Puis c'était au tour de Bouilhou, au terme d'une magnifique séquence, d'aplatir, mais avec un Parisien sous le ballon. Sur la mêlée à cinq mètres consécutive, Heymans perçait, était repris mais donnait à Jauzion, qui marquait à son tour. Le Stade menait 20 à 7, et était jusqu'ici l'auteur d'une prestation absolument éblouissante. La percée formidable de Fritz, après la demi-heure de jeu, venait le confirmer, et il s'en fallait d'un rien, avec le renfort de Donguy, pour que l'action aille encore à dame.
Le Stade français revenait au score sur une pénalité consécutive à une faute au sol d'Albacete à la 39ème minute (13-20).
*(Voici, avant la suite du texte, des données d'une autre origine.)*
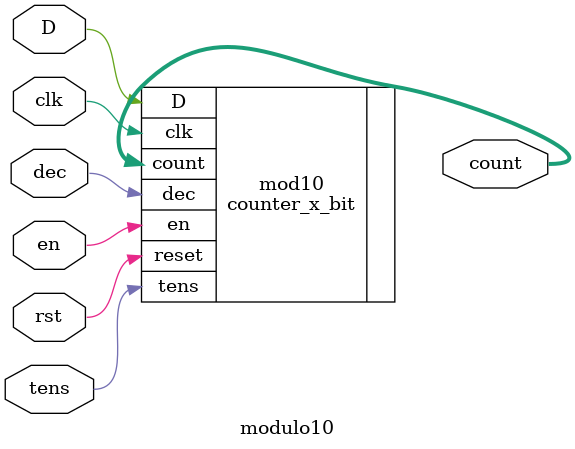
<source format=v>
`timescale 1ns / 1ps


module modulo10(input clk, rst, en,dec,tens,D,output [3:0] count);
//wire clk_out;
//clockDivider clockDiv(.clk(clk), .rst(rst), .clk_out(clk_out));
counter_x_bit  #(4,10) mod10 (.clk(clk), .reset(rst), .en(en),.tens(tens),.dec(dec),.D(D),.count(count));
endmodule

</source>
Toulouse menait à la pause, mais en toute objectivité, on pouvait dire que les visiteurs n'étaient pas assez payés au terme d'un premier acte qu'ils avaient globalement dominé.

Beauxis gaspille, Elissalde engrange

 
Toulouse entamait bien le deuxième acte, mais n'était pas loin d'encaisser une pénalité un peu bête, suite à une obstruction de Bouilhou en faveur de Maka alors que ce dernier chargeait. Le même Maka était par la suite logiquement sanctionné d'un carton jaune pour une faute au sol sur un regroupement. Mais encore une fois, Beauxis manquait la cible de façon assez inexpliquable, alors qu'il était face aux barres à 22 mètres. Elissalde, lui, était plus en réussite et réussissait son coup de pied (51ème). L'infériorité numérique ne se faisait pas sentir jusqu'ici.

A la 54ème, sur une touche subtilisée par le Stade Toulousain sur lancer adverse, Jauzion tentait un drop audacieux, qui passait de peu à côté. Les Haut-garonnais avaient repris le jeu à leur compte, alors que Paris laissait échapper trop de ballons pour se montrer réellement dangereux. Elissalde, à la 57ème minute, passait un nouveau coup de pied. Tant en raison du score que du comportement général des Rouge et Noir, l'affaire prenait bonne tournure.

Moins rythmée qu'elle ne l'avait été en première période, la partie se raréfiait en occasion d'essais, alors que les maladresses étaient plus nombreuses. Cela, à vrai dire, faisait les affaires toulousaines. Le stade français jetait toutes ses forces dans la bataille et dominait territorialement mais la défense toulousaine, bien en place, ne cédait pas beaucoup de terrain.
Les minutes défilaient, et si les coéquipiers de Bouilhou souffraient, ils tenaient bon, bien aidés par les en-avants parisiens en zone décisive. Le score n'allait plus évoluer et Toulouse tenait son exploit, qui lui permet de revenir à quatre points de son adversaire du jour.